The outdoor oven that greeted Eli made him stop momentarily under the neon emergency room sign for his daily readjustment to Memphis in July. The combination of sultry air and the site of the weapon recalled a similar night when he was a medical student on emergency room call.
A prisoner from a maximum-security facility was brought in with complaints of abdominal pain. Eli’s resident assigned him the case. When Eli entered the exam room he was skeptical, knowing that prisoners often faked symptoms to go on hospital field trips. They were notorious for ingesting foreign objects—pencils, watches, packs of cigarettes, even razor blades. These they wrapped in tape to prevent laceration of the gastrointestinal tract. Yet the presence of a razor blade on an X-ray won them an operation and a week’s vacation.
The first thing Eli noticed was the guard who accompanied the prisoner—a frail man in his mid-sixties. The prisoner was a forty-two-year-old male.
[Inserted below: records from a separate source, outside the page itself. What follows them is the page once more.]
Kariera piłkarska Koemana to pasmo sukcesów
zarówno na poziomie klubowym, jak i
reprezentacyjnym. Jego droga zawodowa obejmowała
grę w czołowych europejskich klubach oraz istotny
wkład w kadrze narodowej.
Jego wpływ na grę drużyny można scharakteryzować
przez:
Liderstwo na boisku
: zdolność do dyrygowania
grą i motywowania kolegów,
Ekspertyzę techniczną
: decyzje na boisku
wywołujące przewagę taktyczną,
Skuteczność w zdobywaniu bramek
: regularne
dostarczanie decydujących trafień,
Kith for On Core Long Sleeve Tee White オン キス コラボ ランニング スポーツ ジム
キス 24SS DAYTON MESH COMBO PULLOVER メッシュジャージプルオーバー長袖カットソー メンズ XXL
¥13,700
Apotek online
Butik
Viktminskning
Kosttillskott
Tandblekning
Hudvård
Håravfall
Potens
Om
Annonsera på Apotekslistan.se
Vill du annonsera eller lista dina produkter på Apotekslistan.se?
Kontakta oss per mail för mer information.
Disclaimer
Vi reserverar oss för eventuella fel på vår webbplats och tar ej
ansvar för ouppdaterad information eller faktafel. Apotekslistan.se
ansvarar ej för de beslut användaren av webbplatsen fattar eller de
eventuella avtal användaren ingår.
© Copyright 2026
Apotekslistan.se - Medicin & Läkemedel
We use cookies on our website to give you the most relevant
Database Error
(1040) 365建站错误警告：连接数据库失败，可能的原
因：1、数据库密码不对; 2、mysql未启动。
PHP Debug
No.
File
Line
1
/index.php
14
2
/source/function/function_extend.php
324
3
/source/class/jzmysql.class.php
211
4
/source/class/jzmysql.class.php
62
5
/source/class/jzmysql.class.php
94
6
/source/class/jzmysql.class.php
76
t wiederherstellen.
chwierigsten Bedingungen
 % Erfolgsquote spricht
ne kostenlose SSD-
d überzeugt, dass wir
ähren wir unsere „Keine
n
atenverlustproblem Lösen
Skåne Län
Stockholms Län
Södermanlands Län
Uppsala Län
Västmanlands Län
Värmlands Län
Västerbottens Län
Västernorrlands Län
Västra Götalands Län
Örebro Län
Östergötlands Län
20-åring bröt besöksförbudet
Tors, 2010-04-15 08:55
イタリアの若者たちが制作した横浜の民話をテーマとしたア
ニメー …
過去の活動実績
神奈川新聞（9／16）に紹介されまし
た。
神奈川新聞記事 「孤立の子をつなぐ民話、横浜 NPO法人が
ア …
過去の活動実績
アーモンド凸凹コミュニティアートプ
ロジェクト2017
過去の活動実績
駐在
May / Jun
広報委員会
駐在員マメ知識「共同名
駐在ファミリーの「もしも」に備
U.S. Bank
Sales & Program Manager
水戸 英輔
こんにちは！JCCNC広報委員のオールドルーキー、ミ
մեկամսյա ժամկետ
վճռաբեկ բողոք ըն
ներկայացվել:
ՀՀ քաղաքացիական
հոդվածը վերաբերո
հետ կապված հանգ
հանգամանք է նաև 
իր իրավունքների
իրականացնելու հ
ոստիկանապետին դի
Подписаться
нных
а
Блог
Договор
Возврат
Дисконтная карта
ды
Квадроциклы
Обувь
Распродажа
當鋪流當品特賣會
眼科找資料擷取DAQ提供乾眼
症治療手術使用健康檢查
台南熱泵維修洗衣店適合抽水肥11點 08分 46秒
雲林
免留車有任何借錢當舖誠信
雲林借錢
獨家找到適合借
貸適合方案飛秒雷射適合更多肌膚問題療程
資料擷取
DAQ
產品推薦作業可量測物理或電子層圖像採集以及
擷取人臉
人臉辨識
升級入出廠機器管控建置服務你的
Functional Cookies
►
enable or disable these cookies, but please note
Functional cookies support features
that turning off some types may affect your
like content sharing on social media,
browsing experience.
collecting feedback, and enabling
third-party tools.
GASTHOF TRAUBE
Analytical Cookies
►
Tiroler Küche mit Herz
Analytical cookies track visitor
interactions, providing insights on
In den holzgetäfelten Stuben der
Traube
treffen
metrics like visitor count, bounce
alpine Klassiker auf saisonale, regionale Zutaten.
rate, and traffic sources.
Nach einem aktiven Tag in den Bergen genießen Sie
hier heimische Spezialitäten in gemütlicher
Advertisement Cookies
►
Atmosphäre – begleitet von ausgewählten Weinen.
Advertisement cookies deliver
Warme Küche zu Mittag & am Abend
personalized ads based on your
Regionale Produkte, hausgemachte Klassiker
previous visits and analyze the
The man opened his bright orange jumpsuit to reveal a scarred landscape of stab wounds, surgical incisions, and a tattooed fist in the middle of his chest with the middle finger extending up his sternum.
During the abdominal exam when Eli pressed on the prisoner’s right side, the man groaned and bent his right leg.
The guard came to Eli’s side. “Be still and let the doctor examine you.”
Eli moved his hands to the prisoner’s left side but got no pain response. Back to the right lower quadrant. At the location of
the appendix, the man grimaced and tensed his abdominal muscles.
“I need to bring in my chief resident,” Eli told the patient and confirmed this with the guard. But his chief resident was busy in a trauma resuscitation, so Eli returned, alone, two minutes later. As he approached the examining room again, he heard the rattle of handcuffs, the crash of a metal tray against the floor. The blast of a gun ricocheted through the emergency department. The prisoner burst from the room, his shackled hands gripping the pistol and aiming it up and down the hallway. Nurses and technicians scattered. Eli found the guard lying face down in an enlarging pool of blood.
He picked up a phone in the hallway to notify hospital police, when the man aimed the gun at Eli’s head.
“Hang it up,” the prisoner demanded.
For a moment, they stared at one another. Without looking away, Eli dialed the number as the man walked toward him, sighting down the barrel.
“Code Black, emergency room,” Eli said.
Immediately, an alarm sounded and the prisoner took off down the hall toward the pediatric wing. Eli drew a deep breath and rushed to attend to the injured guard, but he was already dead. A few minutes later, the prisoner was apprehended in the hospital parking lot.
Later, when it was all over, the ER staff applauded Eli for acting so quickly and calmly. Eli remembered the fear as nearly incapacitating.
“Hey, Doc, you okay?”
Eli shuddered and wiped sweat off his face. His skin fluoresced green under the neon ER sign.
“I said, are you okay?” An ambulance had backed up to the bay and a paramedic opened the back doors. He stopped and watched Eli.
Eli nodded and started toward his car. After ten years, the memory occurred less often now, but seemed to grow even more vivid.